Business Validation for a Cup of Coffee

Ian Mobbs • 09 Nov 2017

Like most programmers do, I recently had (what I thought) was a great business idea. It started with what seemed like a problem - remote employees using agile still have to check in to their daily standup, right? For me, part of the allure of being a remote employee is not only being able to work wherever I want, but whenever I want. Being forced to call and check in with your team at a certain time takes away part of that liberty.

The idea was to create a daily standup coordinator that let you check in at any time within a 24-hour window of standup (so, for daily standup, at any time - as long it was once a day). You’d write a quick blurb about what you were working on, attached it to a Jira/Trello/Github task, itemize what you wanted to do that day, then check out what everyone else was doing. It seemed like a great way to stay caught up with your time without having to be in the same time zone (or even continent) as they are.

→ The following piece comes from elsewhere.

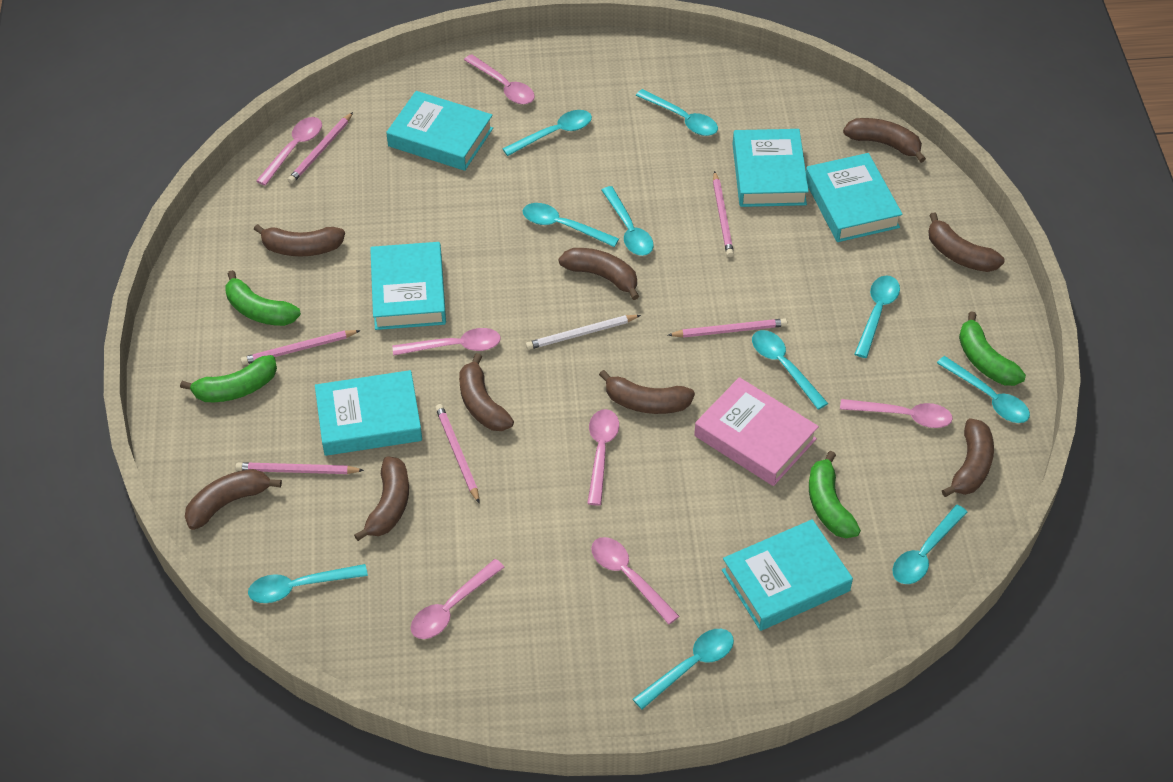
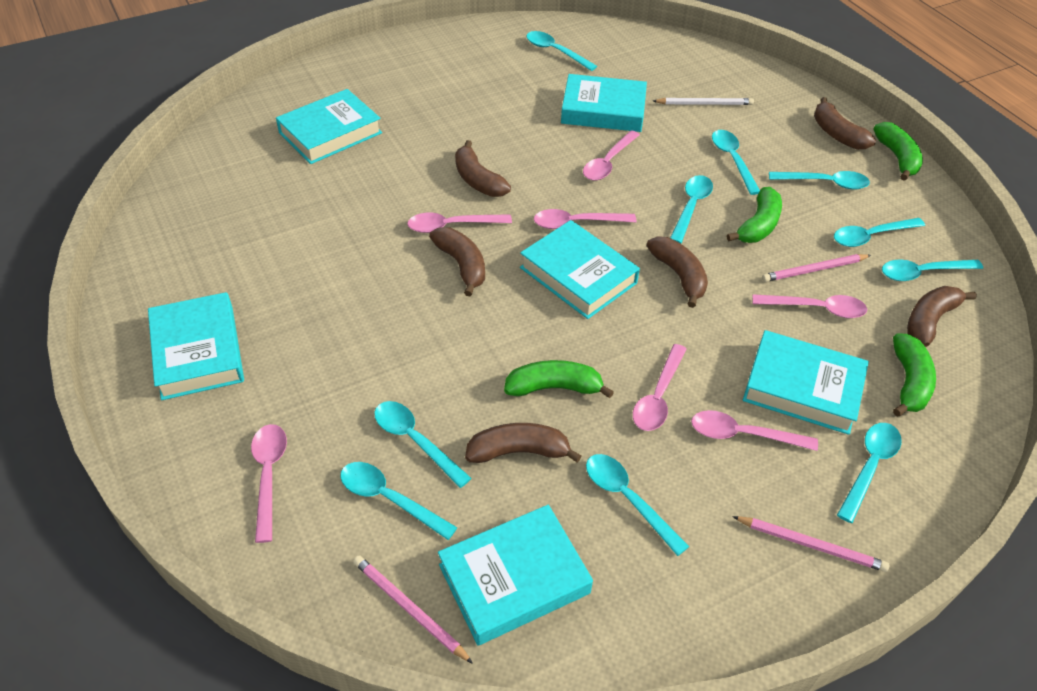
brown banana: [185,469,282,530] [254,224,345,256] [354,457,409,541] [459,353,514,431] [559,248,639,300] [599,370,695,414] [843,118,926,163] [928,213,1004,272] [942,418,994,497] = 9 -> [429,227,485,296] [455,140,511,197] [465,423,581,463] [647,236,708,308] [814,97,876,150] [907,286,977,347] = 6
pink book: [694,377,819,486] = 1 -> none = 0
pink pencil: [235,462,364,474] [241,330,361,365] [288,112,353,184] [435,404,479,503] [668,318,787,338] [713,171,734,257] = 6 -> [353,555,473,664] [732,516,889,572] [762,254,871,282] = 3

So, I set about validating it. I found some stock art from The Noun Project and made a Facebook page. Then I bought a Facebook ad. Facebook offers an ad type called “Lead Generation”, that encourages people to fill out a form for you (typically full name and email). I set up some targeting, filled out the text I wanted displayed, and hit submit. Now we wait!


It’s been less than 24 hours and I’ve already reached 257 people, with 272 impressions. However I’ve gotten 0 emails out of this. This was all the validation I needed to realize that while this project may have a place in the world, it certainly isn’t the million-dollar idea I thought it was originally. The best part of this is that it only cost me $1.12 and around half an hour of my time to validate my idea.

Now, that’s not to say that this idea is completely dead. Maybe my targeting was off. Maybe I didn’t describe the product well enough in the ad. Maybe since I didn’t have a website, people were hesitant to give me their information. There’s a plethora of things that I could’ve changed that might have given me better results! But if you can’t find your market, how are you ever going to make sales?